Based on analysis of 4 sections of legislative text.
Strengthens enforcement of No Surprises Act billing rules: expands penalty triggers, adds ERISA penalties up to $10,000 per individual, requires 30-day corrective payments after IDR, and sets tougher late-payment penalties.
Official title: Amend title XXVII of the Public Health Service Act, the Employee Retirement Income Security Act of 1974, and the Internal Revenue Code of 1986 to increase penalties for group health plans, health insurance issuers, and nonparticipating providers or facilities for practices that violate balance billing requirements, and for other purposes.

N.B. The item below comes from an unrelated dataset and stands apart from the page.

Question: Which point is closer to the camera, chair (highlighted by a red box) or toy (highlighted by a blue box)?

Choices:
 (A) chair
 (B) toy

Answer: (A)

Introduced July 23, 2025 by Roger Wayne Marshall · Last progress July 23, 2025
Expands enforcement of the No Surprises Act by adding specific balance-billing provisions to the list that can trigger civil penalties across federal law, creates a new ERISA civil-penalty authority (up to $10,000 per individual violation) for group plans and issuers, and tightens payment timing and penalties after independent dispute resolution (IDR) decisions. It also clarifies and fixes the statutory reporting period for administrative audits, establishing an initial reporting window beginning in 2022 and requiring annual follow-up reports to Congress. The bill mainly affects health plans, insurers, and out-of-network providers and facilities by increasing compliance obligations, requiring prompt corrective payments when IDR awards are lower than initial plan payments plus enrollee cost-sharing, imposing three-times late-payment penalties plus interest for missed deadlines, and adding cross-reference language across PHSA, ERISA, and the Internal Revenue Code to harmonize enforcement triggers.